For several days leading up to the U.S. nationals, Katie Hoff swore she felt better. Sure, a respiratory illness earlier this month had wiped her out, forcing her to nearly drop out of a meet in California, and she was coughing nonstop. But with rest, she said, she felt like herself again. She was ready to prove she was still one of the world's elite swimmers.
Midway through the women's 400-meter freestyle Tuesday night, it was clear that something wasn't right. The 20-year-old from Towson didn't look anything like the woman who won a silver and two bronze medals 11 months ago at the Olympics in Beijing.
She was struggling to hold on to fourth place, and looked tired and slow. It didn't get any better over the final 200 meters. The powerful closing speed Hoff has used to win countless races never materialized. When she touched the wall in 4 minutes, 12.34 seconds, the result seemed almost surreal.
Sixth place. Her time in the finals was actually two seconds slower than her qualifying time in the morning. Certainly, the majority of it was physical. Her coach, Bob Bowman, said as much after the race.
"Katie has been struggling," Bowman said. "Physically, she's still not right. ... She only stopped coughing about 10 days ago. She was so sick in Santa Clara, we contemplated not swimming here."
But he conceded that some of the problem might be mental.
Hoff has been trying to change her stroke a bit, and she's been training differently since she started working with Bowman.
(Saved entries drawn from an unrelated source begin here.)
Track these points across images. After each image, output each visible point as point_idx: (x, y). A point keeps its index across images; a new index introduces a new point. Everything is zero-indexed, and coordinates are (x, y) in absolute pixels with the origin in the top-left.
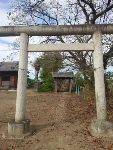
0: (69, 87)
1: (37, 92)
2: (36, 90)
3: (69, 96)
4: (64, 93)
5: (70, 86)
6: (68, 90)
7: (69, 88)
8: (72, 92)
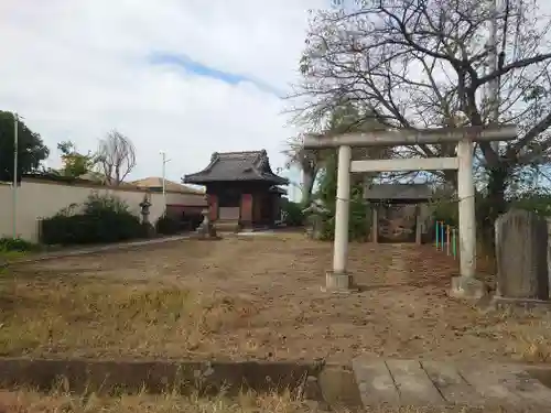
0: (414, 228)
1: (321, 239)
2: (318, 234)
3: (416, 254)
4: (399, 245)
5: (419, 225)
6: (412, 238)
7: (415, 233)
8: (423, 243)
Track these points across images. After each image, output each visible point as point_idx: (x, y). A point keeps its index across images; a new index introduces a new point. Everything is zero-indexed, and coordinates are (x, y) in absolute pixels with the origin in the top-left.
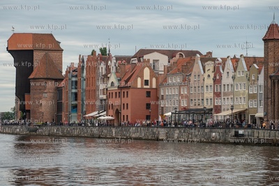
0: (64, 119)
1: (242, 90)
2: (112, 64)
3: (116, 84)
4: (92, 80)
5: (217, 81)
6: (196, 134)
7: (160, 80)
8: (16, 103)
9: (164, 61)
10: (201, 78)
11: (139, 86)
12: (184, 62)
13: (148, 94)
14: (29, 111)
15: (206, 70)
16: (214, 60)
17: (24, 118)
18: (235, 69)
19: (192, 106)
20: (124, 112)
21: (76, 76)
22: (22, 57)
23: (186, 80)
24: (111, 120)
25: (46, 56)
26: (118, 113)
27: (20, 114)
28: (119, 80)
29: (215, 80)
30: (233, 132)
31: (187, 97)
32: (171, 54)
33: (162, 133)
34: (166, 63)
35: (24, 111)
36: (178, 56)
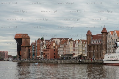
0: (31, 58)
1: (81, 49)
2: (44, 42)
3: (45, 48)
4: (39, 46)
5: (74, 46)
6: (68, 61)
7: (58, 46)
8: (17, 53)
9: (59, 41)
10: (69, 46)
11: (52, 48)
12: (64, 41)
13: (55, 50)
14: (21, 55)
15: (71, 43)
16: (73, 40)
17: (19, 57)
18: (79, 43)
19: (67, 54)
20: (48, 55)
21: (34, 46)
22: (19, 40)
23: (65, 47)
24: (44, 58)
25: (26, 40)
26: (46, 56)
28: (46, 47)
29: (73, 46)
30: (78, 60)
31: (65, 51)
32: (61, 39)
33: (59, 61)
34: (60, 42)
35: (20, 56)
36: (63, 40)
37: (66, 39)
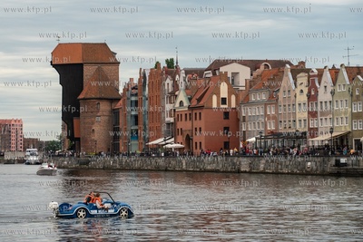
0: (122, 148)
1: (343, 107)
2: (181, 78)
3: (186, 104)
4: (156, 99)
5: (312, 98)
6: (285, 163)
7: (241, 98)
8: (63, 129)
9: (244, 74)
10: (292, 95)
11: (215, 105)
12: (270, 74)
13: (226, 114)
14: (78, 139)
15: (298, 84)
16: (308, 71)
17: (72, 148)
18: (334, 82)
19: (281, 129)
20: (197, 138)
21: (136, 95)
22: (70, 72)
23: (273, 99)
24: (180, 149)
25: (98, 70)
26: (188, 139)
27: (67, 143)
28: (190, 100)
29: (309, 96)
30: (333, 161)
31: (274, 118)
32: (254, 65)
33: (244, 164)
34: (249, 77)
36: (262, 67)
37: (279, 64)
It's clear she's not confident. As she fell behind, her form got progressively worse, Bowman said. And everything began to snowball for her inside the Indiana University Natatorium.
"I think, psychologically and physically, she's just not there," Bowman said. "It happens to everybody. Katie has never had a meet like this. I think she'll learn from it and move on. She'll fight back."
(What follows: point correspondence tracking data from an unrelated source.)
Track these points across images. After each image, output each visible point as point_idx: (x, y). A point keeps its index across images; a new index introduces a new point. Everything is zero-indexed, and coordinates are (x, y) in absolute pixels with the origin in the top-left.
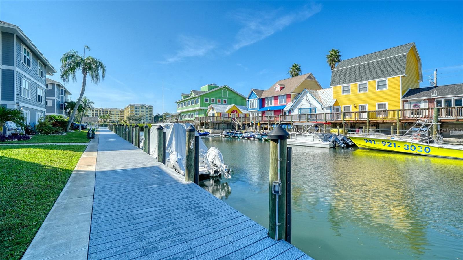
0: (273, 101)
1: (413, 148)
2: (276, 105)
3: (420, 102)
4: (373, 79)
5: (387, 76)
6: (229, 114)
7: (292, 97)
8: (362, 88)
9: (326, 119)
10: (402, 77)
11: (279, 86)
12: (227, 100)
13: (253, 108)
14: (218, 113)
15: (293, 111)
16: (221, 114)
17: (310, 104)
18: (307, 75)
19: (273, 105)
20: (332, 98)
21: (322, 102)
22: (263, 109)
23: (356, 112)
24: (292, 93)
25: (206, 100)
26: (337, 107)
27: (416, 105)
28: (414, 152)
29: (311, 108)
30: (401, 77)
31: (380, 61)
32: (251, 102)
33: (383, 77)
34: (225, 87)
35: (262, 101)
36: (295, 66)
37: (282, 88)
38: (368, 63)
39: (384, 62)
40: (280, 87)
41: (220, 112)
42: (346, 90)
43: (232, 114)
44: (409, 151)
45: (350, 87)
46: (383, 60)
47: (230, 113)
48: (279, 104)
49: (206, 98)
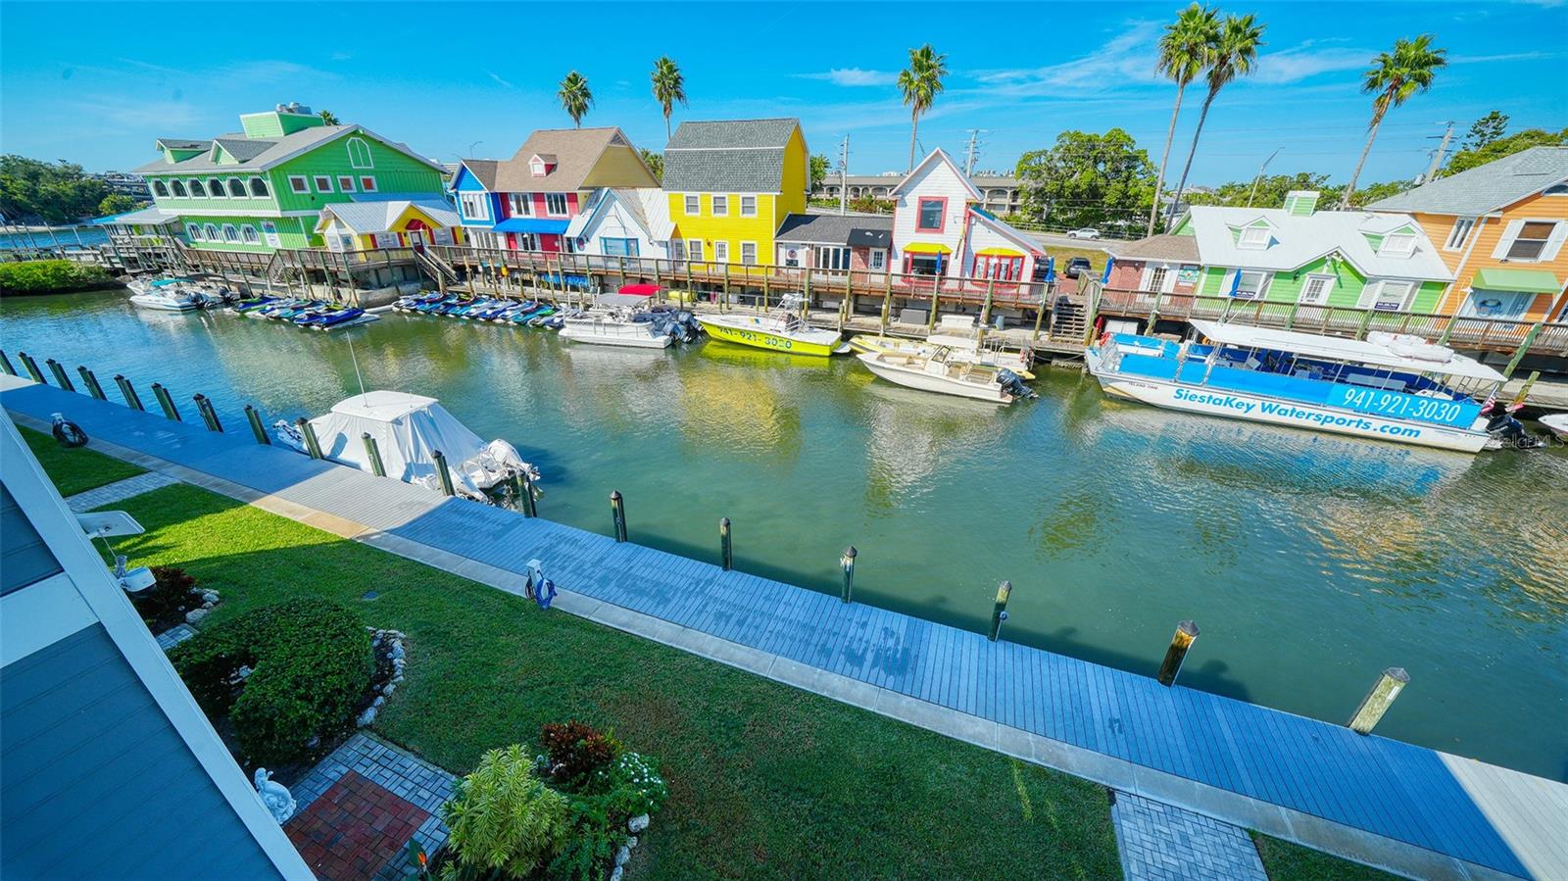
0: (531, 204)
1: (775, 342)
2: (543, 218)
3: (797, 247)
4: (735, 191)
5: (756, 191)
6: (399, 234)
7: (581, 199)
8: (719, 206)
9: (658, 272)
10: (777, 196)
11: (543, 163)
12: (373, 177)
13: (473, 219)
14: (362, 236)
15: (588, 240)
16: (372, 236)
17: (624, 228)
18: (611, 134)
19: (534, 217)
20: (668, 220)
21: (650, 225)
22: (507, 225)
23: (709, 263)
24: (580, 189)
25: (299, 184)
26: (677, 240)
27: (792, 252)
28: (775, 348)
29: (627, 239)
30: (774, 198)
31: (746, 151)
32: (466, 200)
33: (749, 191)
34: (355, 133)
35: (500, 202)
36: (574, 80)
37: (550, 168)
38: (727, 152)
39: (752, 156)
40: (546, 165)
41: (371, 232)
42: (692, 206)
43: (409, 232)
44: (770, 347)
45: (699, 200)
46: (750, 151)
47: (403, 230)
48: (550, 215)
49: (293, 177)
This one clearly stung though. Hoff declined to speak with the news media after her swim. When asked how she was dealing with the disappointment, Bowman said, "not too well right now."
Eleven months ago in Beijing, Britain's Rebecca Adlington out-touched Hoff at the wall in this event by .07of a second. But now, Hoff is the sixth-fastest American, trailing Alison Schmitt, Close Sutton, Caroline Burckle, Alyssa Anderson and Amber McDermott.
Is that close finish in the Olympic final still lingering?
"That definitely plays into it," Bowman said. "You can't have something like that and think that it doesn't affect you."
Hoff is in danger of not making the U.S team for the world championships, to be held this month in Rome. She's likely to drop out of the 800-meter freestyle, which means her remaining chance will be in the 200 free.
She decided she didn't want to swim either individual medley this year, even though she won both at the world championships in 2005 and 2007.
"Part of it is that it doesn't matter how hard you train or how many ridiculously horrible IM sets you do, the race does not get any easier," Hoff said before the meet when asked about her decision to back away from the individual medley events. "It might get a little bit easier, but it's still going to hurt more than any event out there. I get the most nervous for it, I have the most pain and it's just not a pleasant event."
Hoff's puzzling performance almost overshadowed a great night by Elizabeth Pelton, another North Baltimore Aquatic Club swimmer. But Pelton, who is just 15 years old, conjured up memories of Hoff at that age by finishing second in the women's 200-meter individual medley behind Julia Smit, meaning she'll be headed to Rome.
Pelton jumped out to a big lead and was under world-record pace for much of the race, and she was able to hold on despite a mediocre breast stroke to touch in 2 minutes, 11.03 seconds.
"When someone told me I was under world-record pace, I was like, 'Wow,' " said Pelton, who has been with NBAC since 2005. "Personally, I could go home right now and be happy. That's the most nervous I've been."
Her coach, Paul Yetter, who coached Hoff through her teenage years, said he wasn't surprised by Pelton's performance. Pelton has been breaking age-group records for several years and is emerging as one of the fastest in the world at any age.
"She has so much speed, and she's really a tough and determined swimmer," Yetter said. "As soon as she touched the wall, we all looked at the clock, we were all so excited and pumped up. Liz is such a hard worker, and she's fun. We have a ton of fun feeding off her energy."
Note: Beijing Olympians Ryan Lochte (400 IM), Christine Magnuson (100 butterfly), Peter Vanderkaay (400 free), Mark Gangloff (100 breaststroke), Schmitt and Smit all earned trips to Rome by winning titles. Smit and Gangloff set American records.